▸ **YOUR TASK**:
Give the listing again word for word, excluding the pictures it contains.

▸ **DATA SHOWN**:

BEGIN

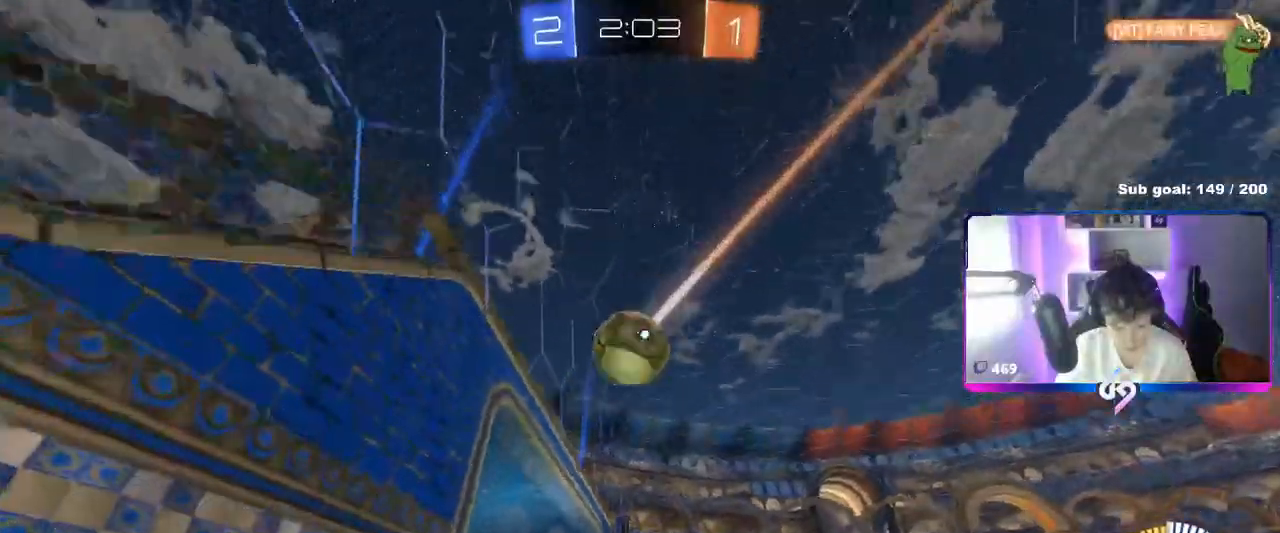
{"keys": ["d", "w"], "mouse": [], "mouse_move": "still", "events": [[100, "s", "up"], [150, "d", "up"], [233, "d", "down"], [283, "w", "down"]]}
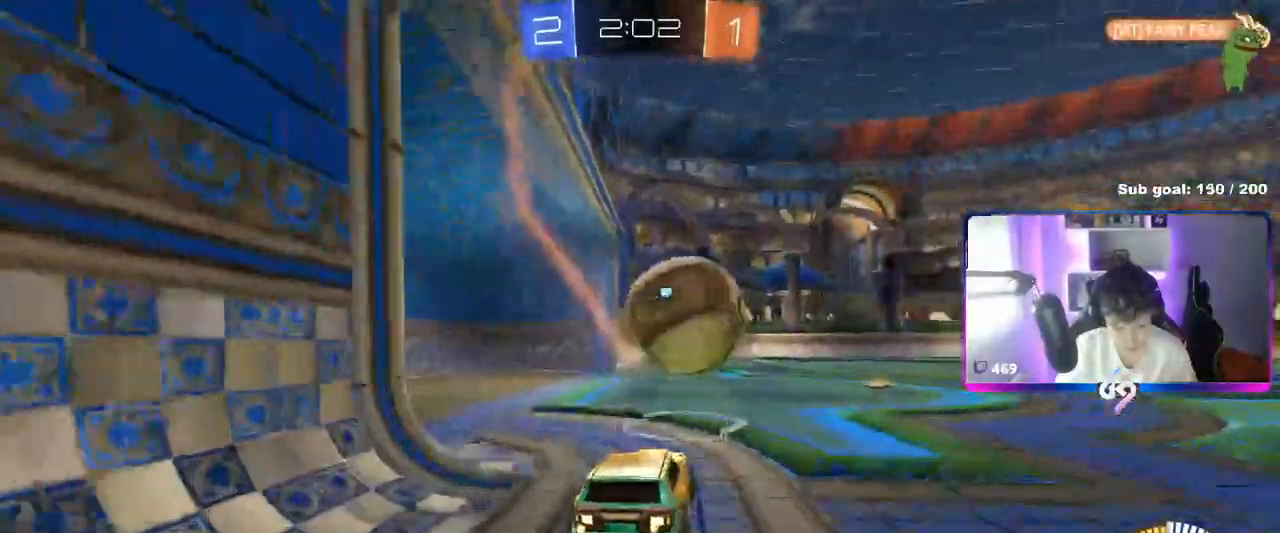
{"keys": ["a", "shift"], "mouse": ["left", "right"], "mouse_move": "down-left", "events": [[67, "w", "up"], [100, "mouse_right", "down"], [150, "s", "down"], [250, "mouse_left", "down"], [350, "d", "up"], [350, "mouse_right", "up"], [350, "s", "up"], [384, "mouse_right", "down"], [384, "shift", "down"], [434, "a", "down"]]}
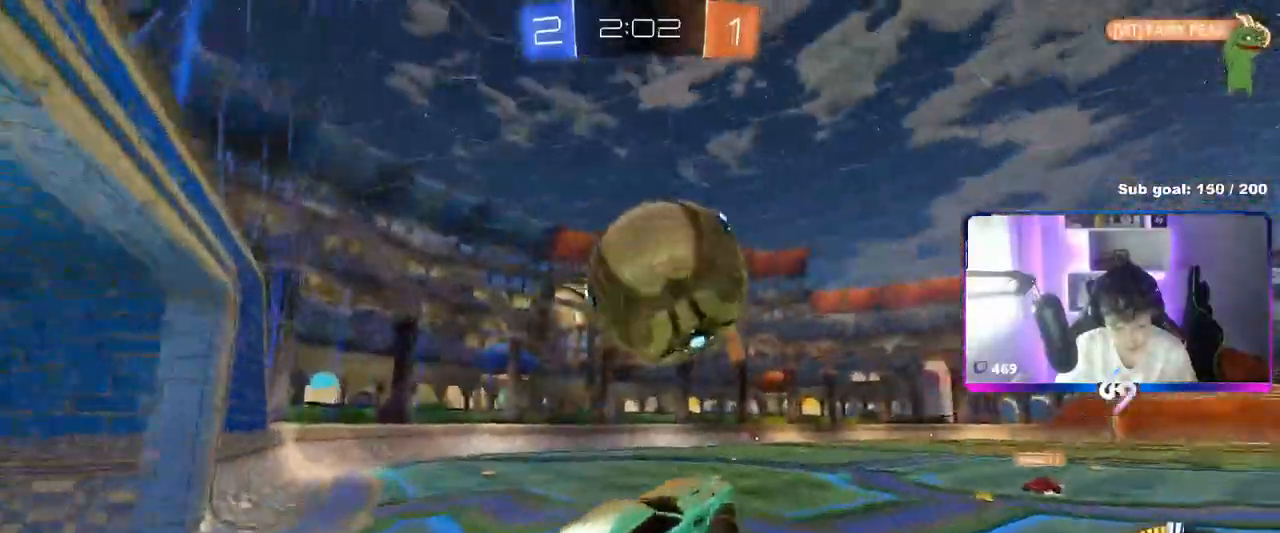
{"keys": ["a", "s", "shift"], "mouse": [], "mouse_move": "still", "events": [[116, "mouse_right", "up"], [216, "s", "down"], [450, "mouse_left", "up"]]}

END

▸ **ANSWER SECTION**:
{"keys": ["d", "w"], "mouse": [], "mouse_move": "still", "events": [[100, "s", "up"], [150, "d", "up"], [233, "d", "down"], [283, "w", "down"]]}
{"keys": ["a", "shift"], "mouse": ["left", "right"], "mouse_move": "down-left", "events": [[67, "w", "up"], [100, "mouse_right", "down"], [150, "s", "down"], [250, "mouse_left", "down"], [350, "d", "up"], [350, "mouse_right", "up"], [350, "s", "up"], [384, "mouse_right", "down"], [384, "shift", "down"], [434, "a", "down"]]}
{"keys": ["a", "s", "shift"], "mouse": [], "mouse_move": "still", "events": [[116, "mouse_right", "up"], [216, "s", "down"], [450, "mouse_left", "up"]]}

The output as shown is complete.